Transcribe the following lines verbatim, without changing a single character.

[Source text of formatted documents]
____

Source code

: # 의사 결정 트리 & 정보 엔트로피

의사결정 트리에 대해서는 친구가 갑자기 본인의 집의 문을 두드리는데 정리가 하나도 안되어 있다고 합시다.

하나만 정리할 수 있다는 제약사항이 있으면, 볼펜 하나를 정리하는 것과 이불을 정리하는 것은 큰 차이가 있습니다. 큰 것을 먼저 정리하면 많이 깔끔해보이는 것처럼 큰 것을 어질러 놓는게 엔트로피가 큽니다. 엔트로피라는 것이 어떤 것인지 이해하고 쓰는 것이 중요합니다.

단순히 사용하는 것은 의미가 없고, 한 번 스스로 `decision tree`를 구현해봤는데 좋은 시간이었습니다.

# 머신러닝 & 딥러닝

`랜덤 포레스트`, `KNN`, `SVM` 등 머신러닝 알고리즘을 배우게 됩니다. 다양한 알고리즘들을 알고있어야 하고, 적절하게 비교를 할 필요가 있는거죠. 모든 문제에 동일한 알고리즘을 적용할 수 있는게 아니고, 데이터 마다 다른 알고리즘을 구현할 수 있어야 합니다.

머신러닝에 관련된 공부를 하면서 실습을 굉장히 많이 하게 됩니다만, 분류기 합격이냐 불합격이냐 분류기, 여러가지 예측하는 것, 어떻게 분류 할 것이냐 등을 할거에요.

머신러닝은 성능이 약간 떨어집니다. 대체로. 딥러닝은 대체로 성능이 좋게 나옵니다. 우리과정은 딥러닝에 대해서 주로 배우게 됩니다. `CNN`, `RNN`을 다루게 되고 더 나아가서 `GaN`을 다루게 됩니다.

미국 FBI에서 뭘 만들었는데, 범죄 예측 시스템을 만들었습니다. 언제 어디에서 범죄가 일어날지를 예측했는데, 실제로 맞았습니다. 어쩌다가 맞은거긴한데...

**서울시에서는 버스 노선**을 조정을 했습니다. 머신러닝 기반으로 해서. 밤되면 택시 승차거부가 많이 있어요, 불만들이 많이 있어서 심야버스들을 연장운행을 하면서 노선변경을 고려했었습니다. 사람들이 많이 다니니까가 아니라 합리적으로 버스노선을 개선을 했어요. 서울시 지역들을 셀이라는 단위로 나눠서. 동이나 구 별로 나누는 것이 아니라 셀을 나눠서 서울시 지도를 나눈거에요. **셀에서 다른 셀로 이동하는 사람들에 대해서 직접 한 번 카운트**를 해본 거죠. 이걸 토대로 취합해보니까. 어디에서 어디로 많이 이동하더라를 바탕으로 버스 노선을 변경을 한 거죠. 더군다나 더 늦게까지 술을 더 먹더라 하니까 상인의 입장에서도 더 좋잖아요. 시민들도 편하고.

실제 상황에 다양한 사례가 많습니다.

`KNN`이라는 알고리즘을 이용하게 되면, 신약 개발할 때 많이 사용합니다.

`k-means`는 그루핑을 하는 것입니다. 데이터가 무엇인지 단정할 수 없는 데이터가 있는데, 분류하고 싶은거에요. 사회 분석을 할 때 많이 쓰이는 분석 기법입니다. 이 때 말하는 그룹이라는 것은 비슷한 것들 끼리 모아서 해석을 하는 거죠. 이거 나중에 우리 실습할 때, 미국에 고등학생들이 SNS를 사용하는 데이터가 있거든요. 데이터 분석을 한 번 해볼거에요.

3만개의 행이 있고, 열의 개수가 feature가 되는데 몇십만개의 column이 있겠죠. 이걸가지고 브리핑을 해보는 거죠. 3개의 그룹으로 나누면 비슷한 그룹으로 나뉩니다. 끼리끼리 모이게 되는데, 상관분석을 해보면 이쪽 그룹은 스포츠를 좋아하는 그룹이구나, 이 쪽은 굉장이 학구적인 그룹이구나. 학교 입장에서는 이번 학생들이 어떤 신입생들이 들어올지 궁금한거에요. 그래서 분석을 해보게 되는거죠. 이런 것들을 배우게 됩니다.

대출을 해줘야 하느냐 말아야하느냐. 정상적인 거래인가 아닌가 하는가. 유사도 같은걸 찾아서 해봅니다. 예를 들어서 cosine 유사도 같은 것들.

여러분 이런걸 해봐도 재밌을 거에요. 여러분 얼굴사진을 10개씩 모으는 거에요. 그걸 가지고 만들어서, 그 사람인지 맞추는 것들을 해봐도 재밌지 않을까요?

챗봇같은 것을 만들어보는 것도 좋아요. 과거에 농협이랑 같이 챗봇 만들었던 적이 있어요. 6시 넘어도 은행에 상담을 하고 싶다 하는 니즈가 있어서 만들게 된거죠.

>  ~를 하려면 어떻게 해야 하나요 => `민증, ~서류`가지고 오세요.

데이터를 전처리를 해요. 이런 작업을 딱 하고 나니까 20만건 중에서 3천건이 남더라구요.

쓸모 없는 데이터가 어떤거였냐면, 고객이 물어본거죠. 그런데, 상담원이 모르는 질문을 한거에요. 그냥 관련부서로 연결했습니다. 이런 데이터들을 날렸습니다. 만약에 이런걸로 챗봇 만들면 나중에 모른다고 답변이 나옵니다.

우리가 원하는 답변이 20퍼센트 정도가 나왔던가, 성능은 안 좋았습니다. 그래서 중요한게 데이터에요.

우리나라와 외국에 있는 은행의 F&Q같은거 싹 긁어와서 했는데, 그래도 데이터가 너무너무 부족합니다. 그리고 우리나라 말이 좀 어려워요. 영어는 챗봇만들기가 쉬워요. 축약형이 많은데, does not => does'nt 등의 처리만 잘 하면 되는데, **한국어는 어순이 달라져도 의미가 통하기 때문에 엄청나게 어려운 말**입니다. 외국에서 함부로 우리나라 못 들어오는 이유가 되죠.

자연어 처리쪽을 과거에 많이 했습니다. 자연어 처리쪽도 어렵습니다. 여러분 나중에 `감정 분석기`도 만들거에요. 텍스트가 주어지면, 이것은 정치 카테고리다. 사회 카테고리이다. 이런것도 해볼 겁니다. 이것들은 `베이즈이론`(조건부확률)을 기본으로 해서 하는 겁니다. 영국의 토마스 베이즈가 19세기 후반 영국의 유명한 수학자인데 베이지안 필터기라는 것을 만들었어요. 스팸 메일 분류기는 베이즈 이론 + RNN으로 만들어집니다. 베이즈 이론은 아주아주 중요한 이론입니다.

____

● **Answer area**:
Source code

: # 의사 결정 트리 & 정보 엔트로피

의사결정 트리에 대해서는 친구가 갑자기 본인의 집의 문을 두드리는데 정리가 하나도 안되어 있다고 합시다.

하나만 정리할 수 있다는 제약사항이 있으면, 볼펜 하나를 정리하는 것과 이불을 정리하는 것은 큰 차이가 있습니다. 큰 것을 먼저 정리하면 많이 깔끔해보이는 것처럼 큰 것을 어질러 놓는게 엔트로피가 큽니다. 엔트로피라는 것이 어떤 것인지 이해하고 쓰는 것이 중요합니다.

단순히 사용하는 것은 의미가 없고, 한 번 스스로 `decision tree`를 구현해봤는데 좋은 시간이었습니다.

# 머신러닝 & 딥러닝

`랜덤 포레스트`, `KNN`, `SVM` 등 머신러닝 알고리즘을 배우게 됩니다. 다양한 알고리즘들을 알고있어야 하고, 적절하게 비교를 할 필요가 있는거죠. 모든 문제에 동일한 알고리즘을 적용할 수 있는게 아니고, 데이터 마다 다른 알고리즘을 구현할 수 있어야 합니다.

머신러닝에 관련된 공부를 하면서 실습을 굉장히 많이 하게 됩니다만, 분류기 합격이냐 불합격이냐 분류기, 여러가지 예측하는 것, 어떻게 분류 할 것이냐 등을 할거에요.

머신러닝은 성능이 약간 떨어집니다. 대체로. 딥러닝은 대체로 성능이 좋게 나옵니다. 우리과정은 딥러닝에 대해서 주로 배우게 됩니다. `CNN`, `RNN`을 다루게 되고 더 나아가서 `GaN`을 다루게 됩니다.

미국 FBI에서 뭘 만들었는데, 범죄 예측 시스템을 만들었습니다. 언제 어디에서 범죄가 일어날지를 예측했는데, 실제로 맞았습니다. 어쩌다가 맞은거긴한데...

**서울시에서는 버스 노선**을 조정을 했습니다. 머신러닝 기반으로 해서. 밤되면 택시 승차거부가 많이 있어요, 불만들이 많이 있어서 심야버스들을 연장운행을 하면서 노선변경을 고려했었습니다. 사람들이 많이 다니니까가 아니라 합리적으로 버스노선을 개선을 했어요. 서울시 지역들을 셀이라는 단위로 나눠서. 동이나 구 별로 나누는 것이 아니라 셀을 나눠서 서울시 지도를 나눈거에요. **셀에서 다른 셀로 이동하는 사람들에 대해서 직접 한 번 카운트**를 해본 거죠. 이걸 토대로 취합해보니까. 어디에서 어디로 많이 이동하더라를 바탕으로 버스 노선을 변경을 한 거죠. 더군다나 더 늦게까지 술을 더 먹더라 하니까 상인의 입장에서도 더 좋잖아요. 시민들도 편하고.

실제 상황에 다양한 사례가 많습니다.

`KNN`이라는 알고리즘을 이용하게 되면, 신약 개발할 때 많이 사용합니다.

`k-means`는 그루핑을 하는 것입니다. 데이터가 무엇인지 단정할 수 없는 데이터가 있는데, 분류하고 싶은거에요. 사회 분석을 할 때 많이 쓰이는 분석 기법입니다. 이 때 말하는 그룹이라는 것은 비슷한 것들 끼리 모아서 해석을 하는 거죠. 이거 나중에 우리 실습할 때, 미국에 고등학생들이 SNS를 사용하는 데이터가 있거든요. 데이터 분석을 한 번 해볼거에요.

3만개의 행이 있고, 열의 개수가 feature가 되는데 몇십만개의 column이 있겠죠. 이걸가지고 브리핑을 해보는 거죠. 3개의 그룹으로 나누면 비슷한 그룹으로 나뉩니다. 끼리끼리 모이게 되는데, 상관분석을 해보면 이쪽 그룹은 스포츠를 좋아하는 그룹이구나, 이 쪽은 굉장이 학구적인 그룹이구나. 학교 입장에서는 이번 학생들이 어떤 신입생들이 들어올지 궁금한거에요. 그래서 분석을 해보게 되는거죠. 이런 것들을 배우게 됩니다.

대출을 해줘야 하느냐 말아야하느냐. 정상적인 거래인가 아닌가 하는가. 유사도 같은걸 찾아서 해봅니다. 예를 들어서 cosine 유사도 같은 것들.

여러분 이런걸 해봐도 재밌을 거에요. 여러분 얼굴사진을 10개씩 모으는 거에요. 그걸 가지고 만들어서, 그 사람인지 맞추는 것들을 해봐도 재밌지 않을까요?

챗봇같은 것을 만들어보는 것도 좋아요. 과거에 농협이랑 같이 챗봇 만들었던 적이 있어요. 6시 넘어도 은행에 상담을 하고 싶다 하는 니즈가 있어서 만들게 된거죠.

>  ~를 하려면 어떻게 해야 하나요 => `민증, ~서류`가지고 오세요.

데이터를 전처리를 해요. 이런 작업을 딱 하고 나니까 20만건 중에서 3천건이 남더라구요.

쓸모 없는 데이터가 어떤거였냐면, 고객이 물어본거죠. 그런데, 상담원이 모르는 질문을 한거에요. 그냥 관련부서로 연결했습니다. 이런 데이터들을 날렸습니다. 만약에 이런걸로 챗봇 만들면 나중에 모른다고 답변이 나옵니다.

우리가 원하는 답변이 20퍼센트 정도가 나왔던가, 성능은 안 좋았습니다. 그래서 중요한게 데이터에요.

우리나라와 외국에 있는 은행의 F&Q같은거 싹 긁어와서 했는데, 그래도 데이터가 너무너무 부족합니다. 그리고 우리나라 말이 좀 어려워요. 영어는 챗봇만들기가 쉬워요. 축약형이 많은데, does not => does'nt 등의 처리만 잘 하면 되는데, **한국어는 어순이 달라져도 의미가 통하기 때문에 엄청나게 어려운 말**입니다. 외국에서 함부로 우리나라 못 들어오는 이유가 되죠.

자연어 처리쪽을 과거에 많이 했습니다. 자연어 처리쪽도 어렵습니다. 여러분 나중에 `감정 분석기`도 만들거에요. 텍스트가 주어지면, 이것은 정치 카테고리다. 사회 카테고리이다. 이런것도 해볼 겁니다. 이것들은 `베이즈이론`(조건부확률)을 기본으로 해서 하는 겁니다. 영국의 토마스 베이즈가 19세기 후반 영국의 유명한 수학자인데 베이지안 필터기라는 것을 만들었어요. 스팸 메일 분류기는 베이즈 이론 + RNN으로 만들어집니다. 베이즈 이론은 아주아주 중요한 이론입니다.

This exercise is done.